Sin embargo, ¿qué decir sobre la ausencia de méritos o la falta de experiencia? ¿Demandar determinado nivel de conocimientos técnicos o cierta experiencia mínima como requisito para ocupar un puesto público es una exquisitez elitista o una exigencia justificada? ¿Qué tan relevante es que un funcionario sea “idóneo” para desempeñar su cargo? Sabemos que existen aptitudes que trascienden la formación técnica y que son no sólo valiosas, sino indispensables para ejercer un puesto público: vocación de servicio, integridad, diligencia, entre otras. No obstante, ¿puede un servidor público prescindir de los conocimientos básicos dentro de su esfera de responsabilidades? Pensemos en escenarios como la justicia constitucional en el ámbito penal, el combate al robo de hidrocarburos o la regulación del espectro eléctrico. En un contexto como el actual, también vale la pena preguntarse: ¿es compatible el nombramiento de funcionarios cuya capacidad está en entredicho con un discurso anticorrupción?

La ausencia de aptitudes para desempeñar un cargo y la falta de experiencia coloca a los servidores públicos en una posición de vulnerabilidad frente a los entes que deben regular. No olvidemos que los sujetos regulados siempre tienen claros sus objetivos y cuentan con recursos suficientes para organizarse y presentar un frente común ante el Estado. De igual forma, son capaces de generar y difundir conocimiento, así como de utilizarlo en la defensa jurídica de sus intereses. La falta de comprensión técnica en determinadas materias relativamente sofisticadas pone en predicamento al funcionario público que debe responder o combatir los argumentos —en algunas ocasiones legítimos, en otras no— esgrimidos por los entes regulados o entre los que debe arbitrar.

Ahora bien: ¿qué relación tiene esta exigencia técnica con un discurso anticorrupción? La ineptitud de un funcionario no es inofensiva; puede dar lugar a conductas negligentes, errores u omisiones involuntarias. Si bien dichas conductas no necesariamente están vinculadas con una contraprestación económica irregular o soborno —uno de los tres elementos que conforman la definición de corrupción—, sí pueden implicar el incumplimiento de una obligación por parte de la autoridad y el otorgamiento ilegítimo de un beneficio para un tercero —los dos elementos restantes—.[5] Asimismo, sus efectos son igualmente nocivos pues pueden dar pie a daños equiparables a los que provoca la corrupción: debilitamiento del Estado de derecho, incertidumbre económica y jurídica, omisiones legislativas, perjuicios patrimoniales al Estado y un largo etcétera.

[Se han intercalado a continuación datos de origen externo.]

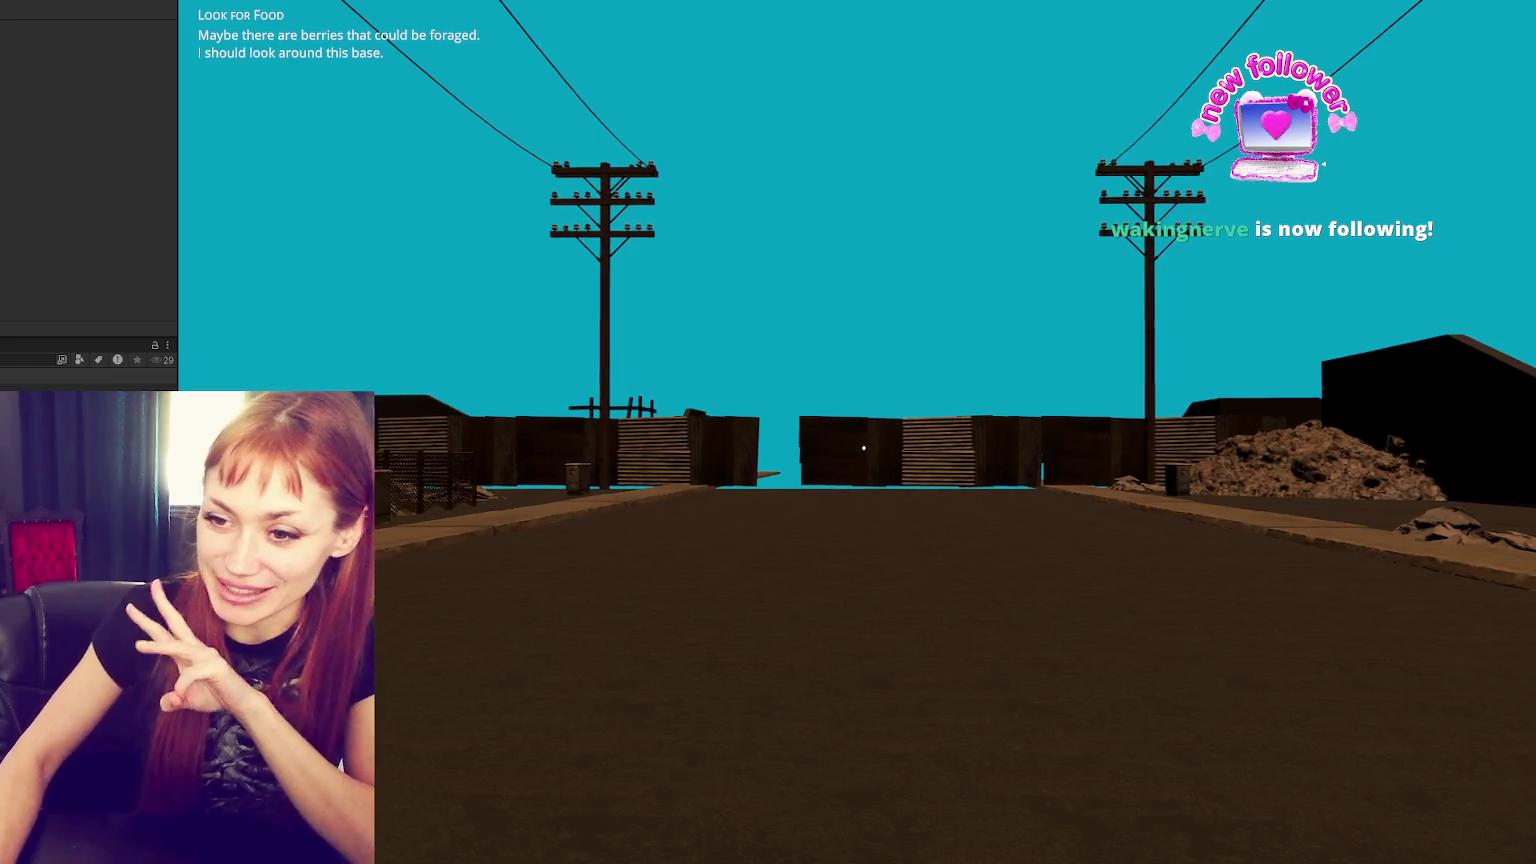
- Walk along the wasteland road, view the Look for Food task list, then stop play mode
left_click(863, 448)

En suma, la negligencia o inexperiencia de funcionarios debilita las capacidades del Estado y quebranta la credibilidad de las instituciones.

En un momento en el que uno de los ejes rectores del discurso oficial es el combate a la corrupción, estos daños son especialmente preocupantes. Como se ha mencionado en otros foros,[6] las declaraciones y los compromisos abstractos en materia anticorrupción continuarán siendo insuficientes mientras no se ejerzan y cristalicen en los distintos espacios de la realidad jurídica: producción legislativa y reglamentaria, emisión de sentencias, otorgamiento de contratos públicos, expedición de concesiones y licencias, etc.  Es en estos escenarios concretos donde se libran las batallas específicas contra la corrupción. Los servidores públicos requieren —más allá de honradez— de plena autonomía intelectual y conocimiento indispensable sobre los asuntos en los que interceden.

Es por ello que está en el interés propio del gobierno seleccionar a funcionarios no sólo honrados, sino capaces, para no incurrir en riesgos inadvertidos que terminen por afectar el bienestar de todos y puedan ser interpretados como posibles hechos de corrupción por omisión.

Rodrigo Pérez Tejada Fuentes es consultor en temas de seguridad, riesgos e inteligencia en FTI Consulting México.